NFL commissioner Roger Goodell said in a speech that Teevens will have a lasting impact on the sport at large.

“Buddy was willing to go find solutions coaches wouldn’t be willing to make,” Goodell added in an interview with The Dartmouth. “He did it and he won, and he won more ways than one.”

Los Angeles Rams general manager Les Snead also recognized how Teevens’s legacy will remain in the NFL.

“He changed the game, but you could tell that he invested in people’s lives, and then that compounded to impacting the game of football and also the game of life,” Snead said.

Murray Bowden ’71, who played football at Dartmouth, said “having Buddy in our lives will continue to be a blessing.”

Former NFL quarterback Archie Manning, father of former NFL players Peyton and Eli Manning, spoke about working with Teevens at the Manning Passing Academy — saying they “never had a disagreement.”

“That’s because Buddy Teevens was more than a coach — he was a friend,” Manning said.

Teevens also created spaces for women on the football field by hiring the first female full-time Division I coach, Callie Brownson, who now works in the NFL.

“[Teevens] did a lot of things for the game of football, and one of those categories was giving women opportunities when nobody else was doing it,” Brownson said in an interview with The Dartmouth. “He continued to do the right thing and hire women and on top of that, he gave us the opportunity to grow and flourish.”

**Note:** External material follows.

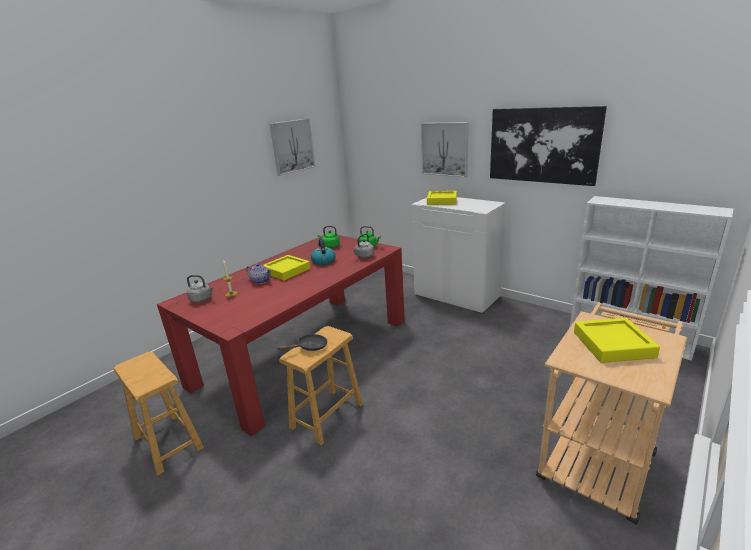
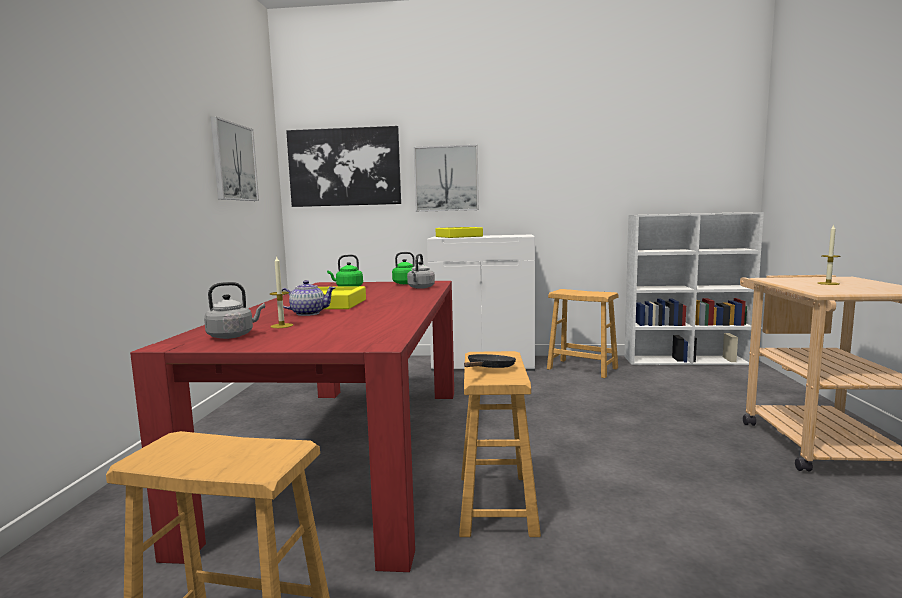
camera: 35 degrees left, 15 degrees down
(323, 261) = (370, 294): kettle -> none
(522, 321) = (582, 368): none -> brown stool
(543, 145) = (568, 166): picture -> picture (344, 167)
(613, 344) = (828, 283): yellow tray -> candle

Coach Curt Oberg ’78 — Teevens’s friend, teammate and his special assistant at Dartmouth — commemorated Teevens by reading “Buddy-isms” to conclude the speaker portion of the event.

“Buddy’s motto was, ‘Be a great football player at football time, be a great student at academic time and be a great person all of the time,” Oberg said.

To close the event, the crowd then stood to sing the Dartmouth alma mater.

On Oct. 5, Memorial Field will be renamed Buddy Teevens Stadium at Memorial Field in honor of Teevens’s memory, according to Dartmouth News.